Replication Manager Overview

Cloudera Manager provides an integrated, easy-to-use management solution to enable data protection on the Hadoop platform. Replication Manager enables you to replicate data across data centers for disaster recovery scenarios.

Replications can include data stored in HDFS, data stored in Hive tables, Hive metastore data, and Impala metadata (catalog server metadata) associated with Impala tables registered in the Hive metastore. When critical data is stored on HDFS, Cloudera Manager helps to ensure that the data is available at all times, even in case of complete shutdown of a data center. You can also use the HBase shell to replicate HBase data. (Cloudera Manager does not manage HBase replications.)

Replication Manager requires a valid license. To understand more about Cloudera license requirements, see Managing Licenses.

Cloudera Manager provides the following key functionalities in the Cloudera Manager Admin Console:

Select - Choose datasets that are critical for your business operations.
Schedule - Create an appropriate schedule for data replication and snapshots.
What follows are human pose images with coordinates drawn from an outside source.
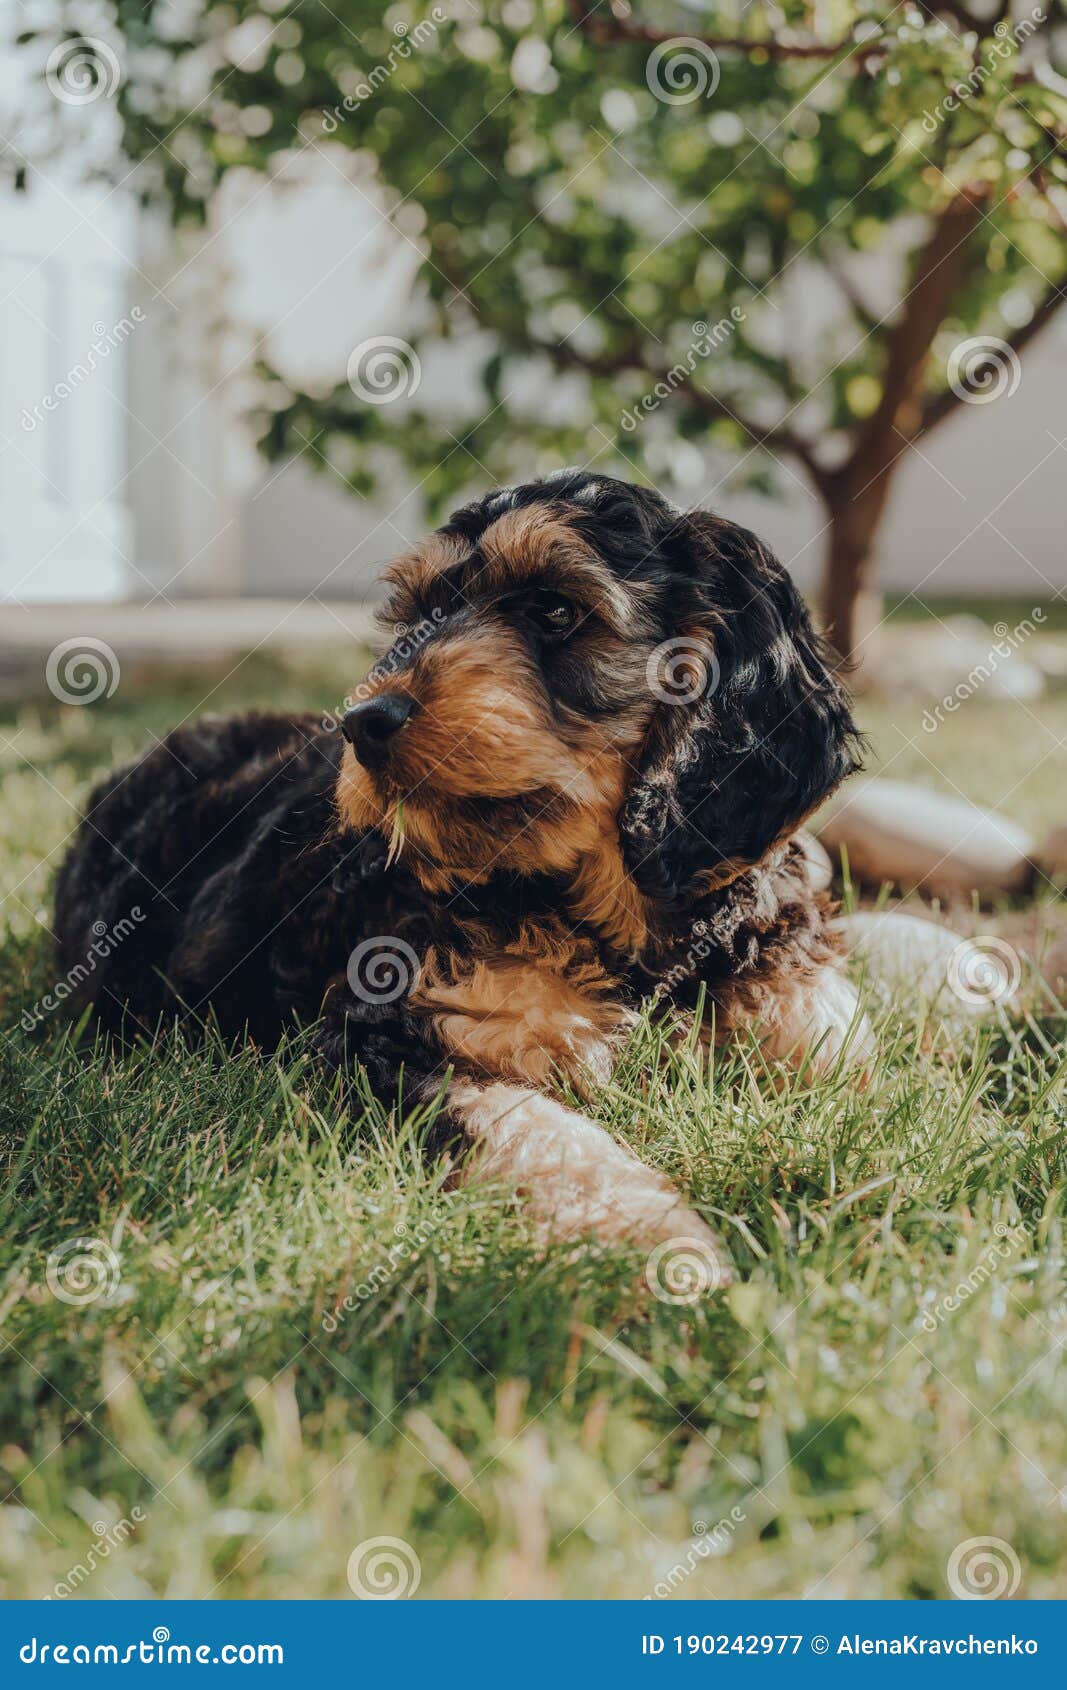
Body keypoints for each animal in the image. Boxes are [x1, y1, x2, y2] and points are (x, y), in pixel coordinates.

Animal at [56, 469, 865, 1270]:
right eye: (421, 613)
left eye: (556, 609)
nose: (364, 723)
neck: (614, 918)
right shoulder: (390, 1034)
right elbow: (531, 1128)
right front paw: (659, 1244)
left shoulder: (797, 991)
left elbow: (843, 1053)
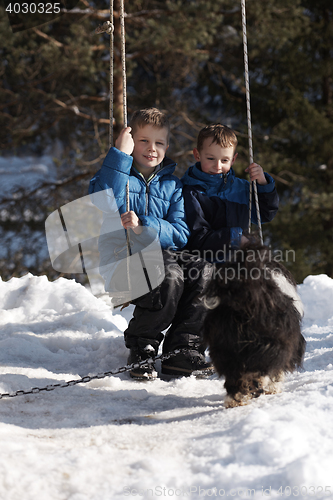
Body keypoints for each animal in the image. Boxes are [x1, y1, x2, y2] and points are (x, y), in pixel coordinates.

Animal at [201, 240, 304, 408]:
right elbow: (277, 370)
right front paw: (273, 388)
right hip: (272, 343)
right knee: (262, 368)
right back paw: (256, 385)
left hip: (225, 348)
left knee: (233, 377)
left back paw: (235, 400)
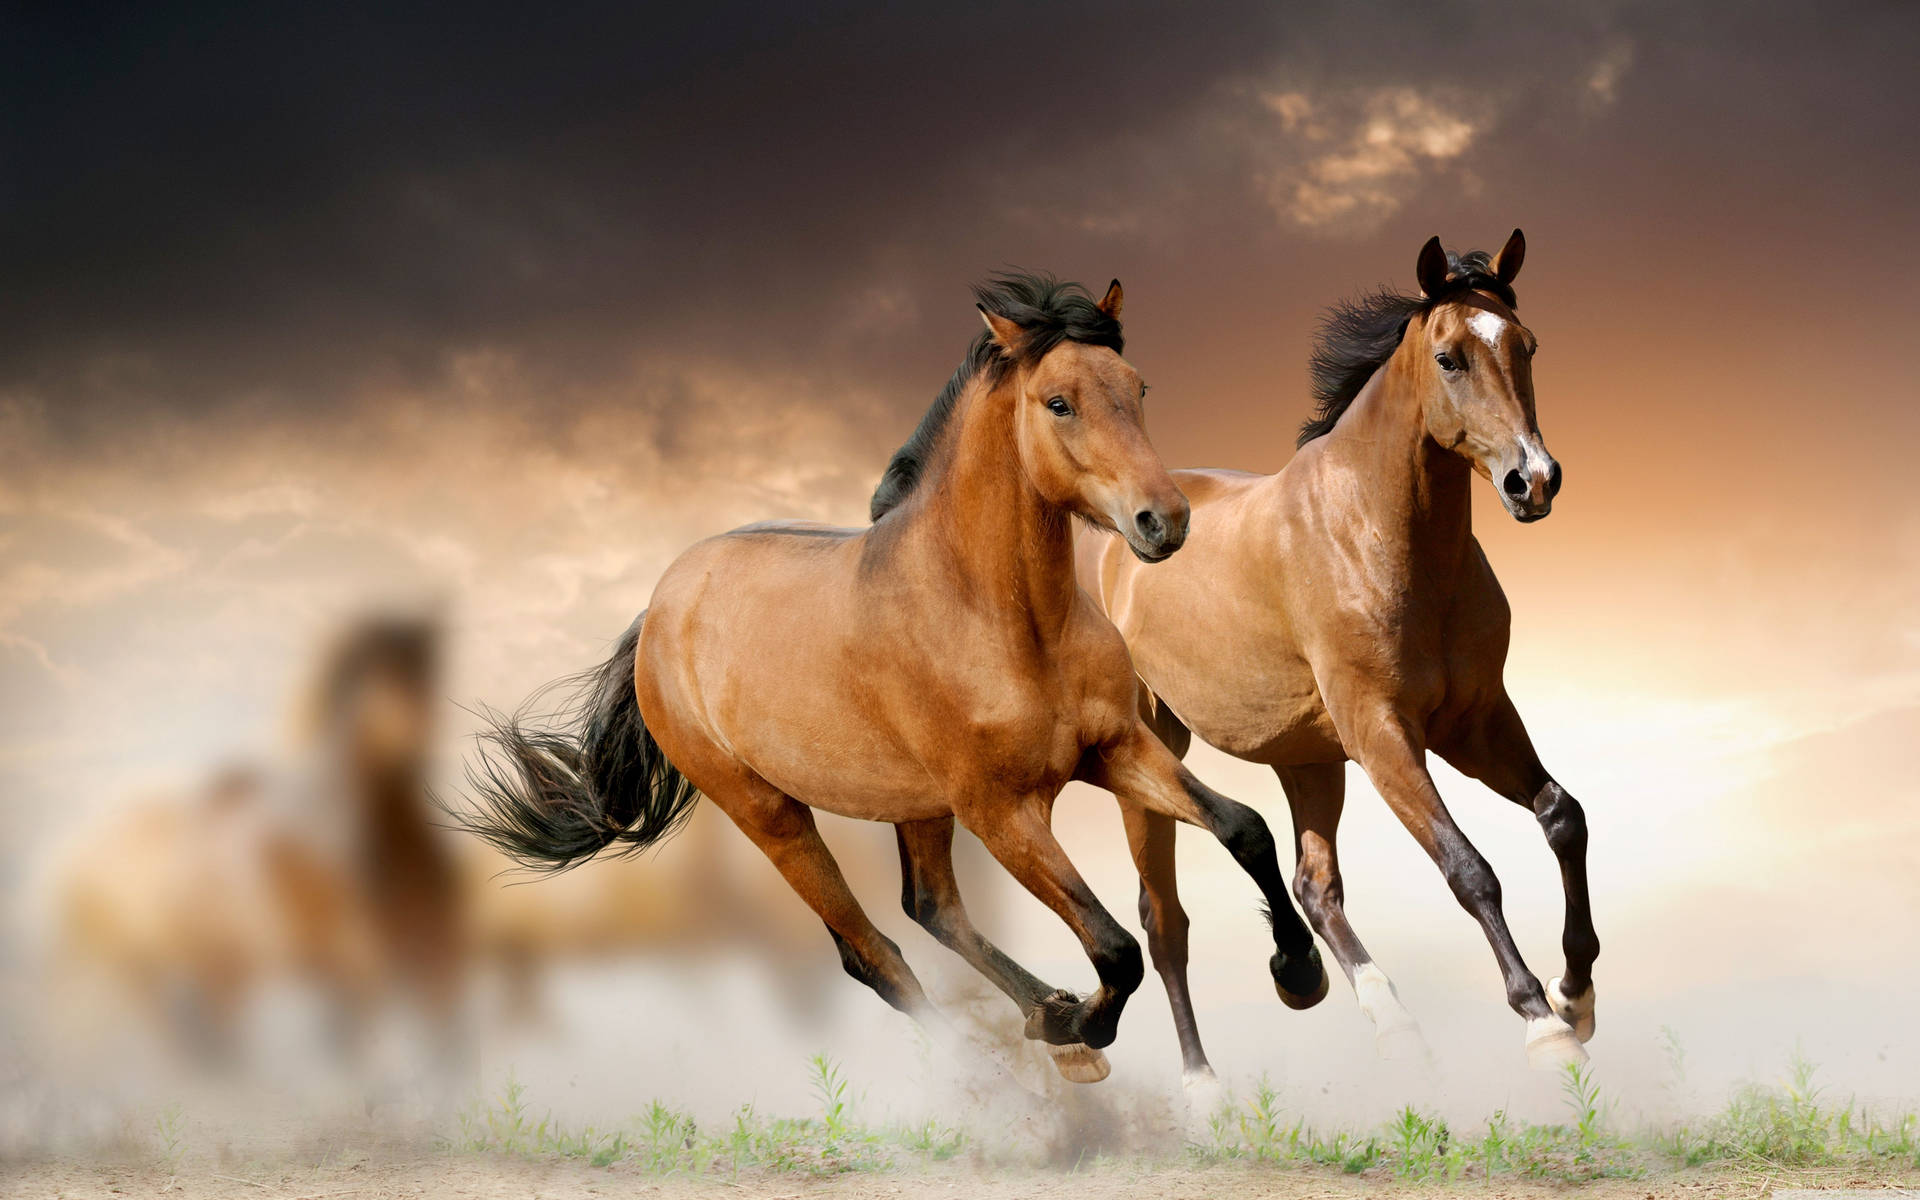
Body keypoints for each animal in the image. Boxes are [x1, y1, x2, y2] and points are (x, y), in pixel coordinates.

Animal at [453, 273, 1326, 1084]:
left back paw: (1046, 1016)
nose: (1164, 522)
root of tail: (660, 611)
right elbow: (1114, 948)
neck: (1003, 618)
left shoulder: (1114, 748)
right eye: (1059, 403)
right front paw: (1084, 1024)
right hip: (771, 813)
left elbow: (1244, 827)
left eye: (1137, 387)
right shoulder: (1002, 811)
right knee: (873, 954)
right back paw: (1013, 1064)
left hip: (916, 805)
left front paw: (1299, 974)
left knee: (930, 907)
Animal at [1080, 231, 1599, 1082]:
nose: (1535, 480)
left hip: (1308, 759)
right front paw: (1540, 1021)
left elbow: (1563, 816)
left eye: (1526, 346)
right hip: (1153, 749)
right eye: (1450, 357)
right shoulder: (1383, 733)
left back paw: (1380, 1017)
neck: (1378, 534)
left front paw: (1576, 993)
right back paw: (1202, 1085)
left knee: (1314, 886)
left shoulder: (1476, 720)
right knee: (1165, 922)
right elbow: (1469, 869)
Trigger replication and snapshots as required for your business needs.
Monitor - Track progress of your snapshots and replication jobs through a central console and easily identify issues or files that failed to be transferred.
Alert - Issue alerts when a snapshot or replication job fails or is aborted so that the problem can be diagnosed quickly.

You can also use Cloudera Manager to schedule, save, and restore snapshots of HDFS directories and HBase tables.

Replication Manager functions consistently across HDFS and Hive:

You can set it up on files or directories in HDFS and on external tables in Hive—without manual translation of Hive datasets to HDFS datasets, or vice versa. Hive Metastore information is also replicated.
Applications that depend on external table definitions stored in Hive, operate on both replica and source as table definitions are updated.
The hdfs user should have access to all Hive datasets, including all operations. Otherwise, Hive import fails during the replication process. To provide access, follow these steps:
1. Log in to Ranger Admin UI.
2. Navigate to the Service Manager > Hadoop_SQL Policies > Access section, and provide hdfs user permission to the all-database, table, column policy name.

You can also perform a “dry run” to verify configuration and understand the cost of the overall operation before actually copying the entire dataset.